**DATASET ENTRIES:**
# # #
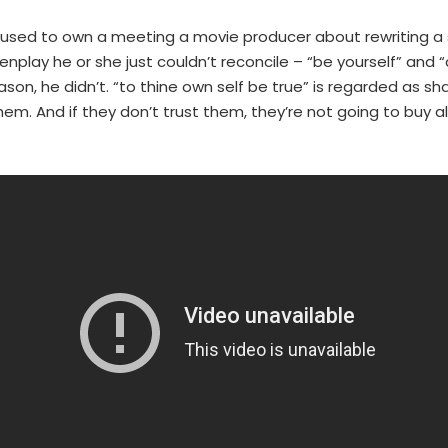
 used to own a meeting a movie producer about rewriting a sc
enplay he or she just couldn’t reconcile – “be yourself” and 
on, he didn’t. “to thine own self be true” is regarded as s
em. And if they don’t trust them, they’re not going to buy al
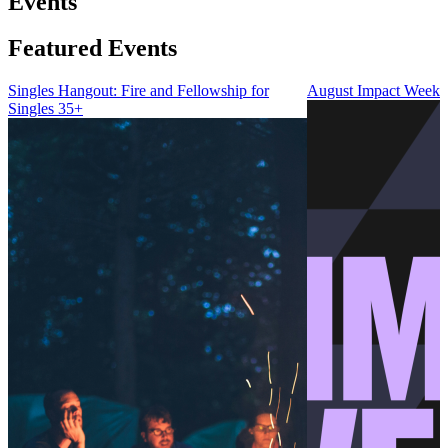
Events
Featured Events
Singles Hangout: Fire and Fellowship for
August Impact Weeke
Singles 35+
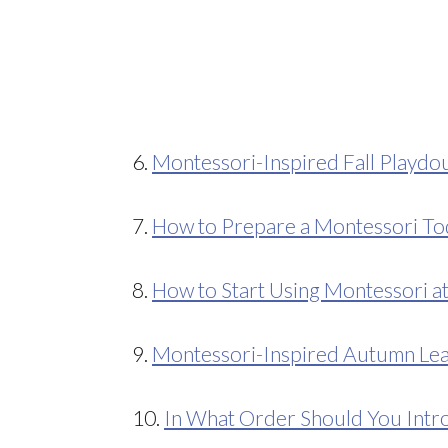
6.
Montessori-Inspired Fall Playdou
7.
How to Prepare a Montessori To
8.
How to Start Using Montessori 
9.
Montessori-Inspired Autumn Lea
10.
In What Order Should You Intro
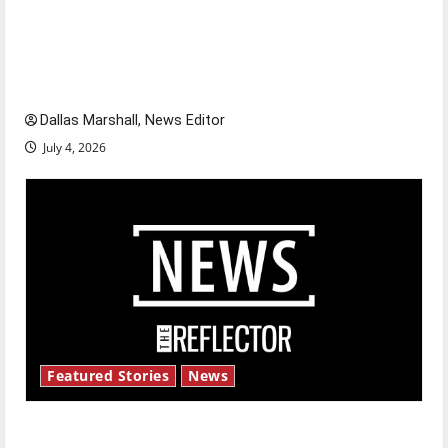
Is America worth celebrating?: With many
citizens feeling dissatisfied with the direction
of our nation, is there really a reason to
celebrate this Fourth of July?
Dallas Marshall, News Editor
July 4, 2026
Featured Stories
News
New ‘Hailey’s Law’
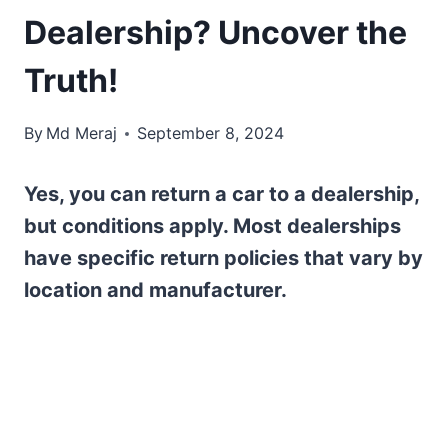
Dealership? Uncover the
Truth!
By
Md Meraj
September 8, 2024
Yes, you can return a car to a dealership,
but conditions apply. Most dealerships
have specific return policies that vary by
location and manufacturer.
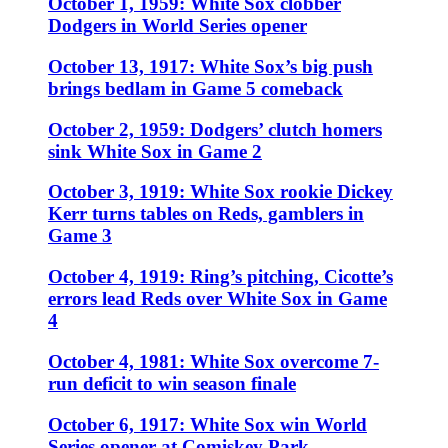
October 1, 1959: White Sox clobber
Dodgers in World Series opener
October 13, 1917: White Sox’s big push
brings bedlam in Game 5 comeback
October 2, 1959: Dodgers’ clutch homers
sink White Sox in Game 2
October 3, 1919: White Sox rookie Dickey
Kerr turns tables on Reds, gamblers in
Game 3
October 4, 1919: Ring’s pitching, Cicotte’s
errors lead Reds over White Sox in Game
4
October 4, 1981: White Sox overcome 7-
run deficit to win season finale
October 6, 1917: White Sox win World
Series opener at Comiskey Park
# # #
**AIM OF THE EXERCISE:** Please output the text lines from all the rows as a single numbered list, leaving out any blank lines. Do not include the pictures in the list.

**EXERCISE ANSWER:**
1.  used to own a meeting a movie producer about rewriting a sc
2. enplay he or she just couldn’t reconcile – “be yourself” and 
3. on, he didn’t. “to thine own self be true” is regarded as s
4. em. And if they don’t trust them, they’re not going to buy al
5. Events
6. Featured Events
7. Singles Hangout: Fire and Fellowship for
8. August Impact Weeke
9. Singles 35+
10. 6.
11. Montessori-Inspired Fall Playdou
12. 7.
13. How to Prepare a Montessori To
14. 8.
15. How to Start Using Montessori 
16. 9.
17. Montessori-Inspired Autumn Lea
18. 10.
19. In What Order Should You Intro
20. Is America worth celebrating?: With many
21. citizens feeling dissatisfied with the direction
22. of our nation, is there really a reason to
23. celebrate this Fourth of July?
24. Dallas Marshall, News Editor
25. July 4, 2026
26. Featured Stories
27. News
28. New ‘Hailey’s Law’
29. Dealership? Uncover the
30. Truth!
31. By
32. Md Meraj
33. September 8, 2024
34. Yes, you can return a car to a dealership,
35. but conditions apply. Most dealerships
36. have specific return policies that vary by
37. location and manufacturer.
38. October 1, 1959: White Sox clobber
39. Dodgers in World Series opener
40. October 13, 1917: White Sox’s big push
41. brings bedlam in Game 5 comeback
42. October 2, 1959: Dodgers’ clutch homers
43. sink White Sox in Game 2
44. October 3, 1919: White Sox rookie Dickey
45. Kerr turns tables on Reds, gamblers in
46. Game 3
47. October 4, 1919: Ring’s pitching, Cicotte’s
48. errors lead Reds over White Sox in Game
49. 4
50. October 4, 1981: White Sox overcome 7-
51. run deficit to win season finale
52. October 6, 1917: White Sox win World
53. Series opener at Comiskey Park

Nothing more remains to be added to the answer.